REQUIRED ACTION 1 ▸
Answer these from the homeschool convention passage:
(a) Which organization did the family join?
(b) Whose keynote speech gave the husband the family's "why" for homeschooling?
(c) What was the friends' greatest piece of advice about the convention?
REQUIRED ACTION 2 ▸ Copy part of the homeschool convention passage word for word. Begin at the words "The first year" and stop after "discuss our thoughts.".

-- EXCERPTED PASSAGE follows --

The first year we homeschooled we started in September with no real idea of what we were doing.  I knew becoming part of local homeschool organizations was important.  So we joined North Carolina Home Educators (NCHE).  After talking with a number of ladies who homeschooled locally in our county, we decided to attend the NCHE convention in May.  Attending for our first time, I really did not know what to expect.  However, I can say I was glad our friends provided a lot of helpful advice.  Their greatest piece of advice was to not buy on the first day.  Instead, we took detailed notes at each booth we went to and also brought back catalogs and other paperwork to review.  Then each night, my husband and I would review our finds and discuss our thoughts.

The other part that was really helpful was attending the various sessions, especially the keynote speakers.  When we first began our homeschooling journey, my husband was not necessarily overly enthusiastic about the idea.  However, hearing Christopher Klicka speak at one of the Keynote speeches provided my husband with our “why” we were homeschooling.  From that time forward, we both realized we were doing it to bring glory to God.

So if you are a homeschooling parent who has never attended a homeschool convention, take the time, effort and energy and go explore the possibilities.  You get to see and touch curriculum first hand.  You get to speak with others at the booths who are knowledgable about the various products.  Moreover, you get the opportunity to hear inspirational, knowledgable and motivating speakers talk about being in the homeschooling trenches.

Some of our family’s favorite conventions include:  NCHE, CHAP (the Pennsylvania Homeschool organization’s convention), Great Homeschool Conventions, the South Carolina convention and Teach Them Diligently.  So check out your area and find a convention to attend.

-- EXCERPTED PASSAGE concluded --
-- MATERIAL PROVIDED follows --

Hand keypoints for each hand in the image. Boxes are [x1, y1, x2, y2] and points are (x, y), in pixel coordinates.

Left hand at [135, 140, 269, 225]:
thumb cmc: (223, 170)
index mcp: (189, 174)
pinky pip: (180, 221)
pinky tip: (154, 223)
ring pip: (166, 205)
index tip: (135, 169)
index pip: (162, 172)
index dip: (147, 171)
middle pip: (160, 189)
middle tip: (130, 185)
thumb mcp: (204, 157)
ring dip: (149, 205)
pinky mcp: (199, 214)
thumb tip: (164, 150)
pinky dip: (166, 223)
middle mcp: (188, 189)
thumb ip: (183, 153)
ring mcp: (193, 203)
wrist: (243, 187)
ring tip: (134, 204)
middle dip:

-- MATERIAL PROVIDED concluded --

PROBLEM SOLUTION 1 ▸
(a) North Carolina Home Educators (NCHE)
(b) Christopher Klicka
(c) Not to buy on the first day

PROBLEM SOLUTION 2 ▸
The first year we homeschooled we started in September with no real idea of what we were doing.  I knew becoming part of local homeschool organizations was important.  So we joined North Carolina Home Educators (NCHE).  After talking with a number of ladies who homeschooled locally in our county, we decided to attend the NCHE convention in May.  Attending for our first time, I really did not know what to expect.  However, I can say I was glad our friends provided a lot of helpful advice.  Their greatest piece of advice was to not buy on the first day.  Instead, we took detailed notes at each booth we went to and also brought back catalogs and other paperwork to review.  Then each night, my husband and I would review our finds and discuss our thoughts.